## Exercise brief
Edit the records so that each "integer values" becomes "whole-number values" and nothing else changes. Leave the pictures out of your version.
★ ★ ★ ★ ★ ★ ★
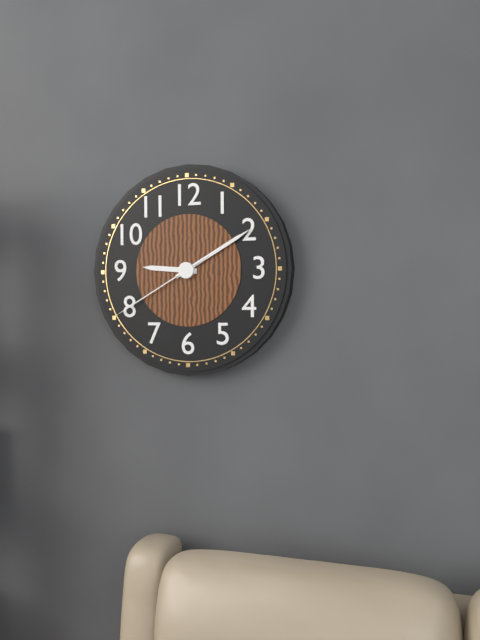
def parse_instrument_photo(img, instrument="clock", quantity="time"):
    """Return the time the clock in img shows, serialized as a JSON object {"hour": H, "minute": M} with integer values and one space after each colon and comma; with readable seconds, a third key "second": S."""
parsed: {"hour": 9, "minute": 10, "second": 40}
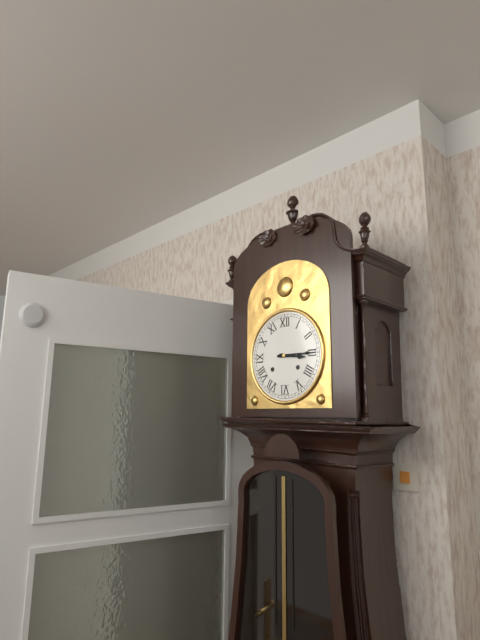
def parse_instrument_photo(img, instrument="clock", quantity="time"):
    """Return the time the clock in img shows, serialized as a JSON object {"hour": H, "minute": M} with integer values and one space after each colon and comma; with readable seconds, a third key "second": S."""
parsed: {"hour": 3, "minute": 15}
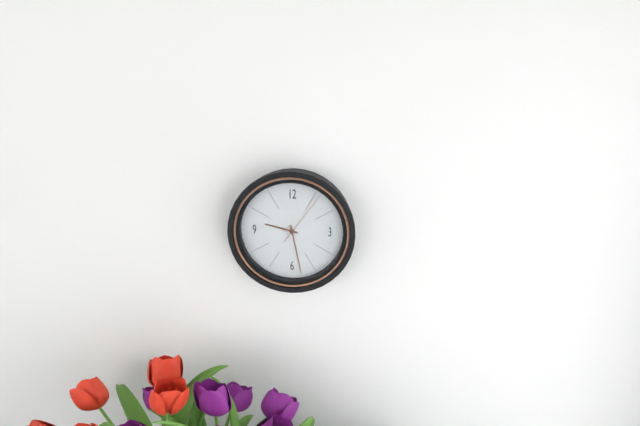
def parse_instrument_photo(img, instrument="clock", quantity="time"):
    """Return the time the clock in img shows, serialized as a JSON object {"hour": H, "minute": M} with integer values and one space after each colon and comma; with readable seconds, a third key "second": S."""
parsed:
★ ★ ★ ★ ★ ★ ★
## Exercise answer
def parse_instrument_photo(img, instrument="clock", quantity="time"):
    """Return the time the clock in img shows, serialized as a JSON object {"hour": H, "minute": M} with whole-number values and one space after each colon and comma; with readable seconds, a third key "second": S."""
parsed: {"hour": 9, "minute": 10, "second": 40}
def parse_instrument_photo(img, instrument="clock", quantity="time"):
    """Return the time the clock in img shows, serialized as a JSON object {"hour": H, "minute": M} with whole-number values and one space after each colon and comma; with readable seconds, a third key "second": S."""
parsed: {"hour": 3, "minute": 15}
def parse_instrument_photo(img, instrument="clock", quantity="time"):
    """Return the time the clock in img shows, serialized as a JSON object {"hour": H, "minute": M} with whole-number values and one space after each colon and comma; with readable seconds, a third key "second": S."""
parsed:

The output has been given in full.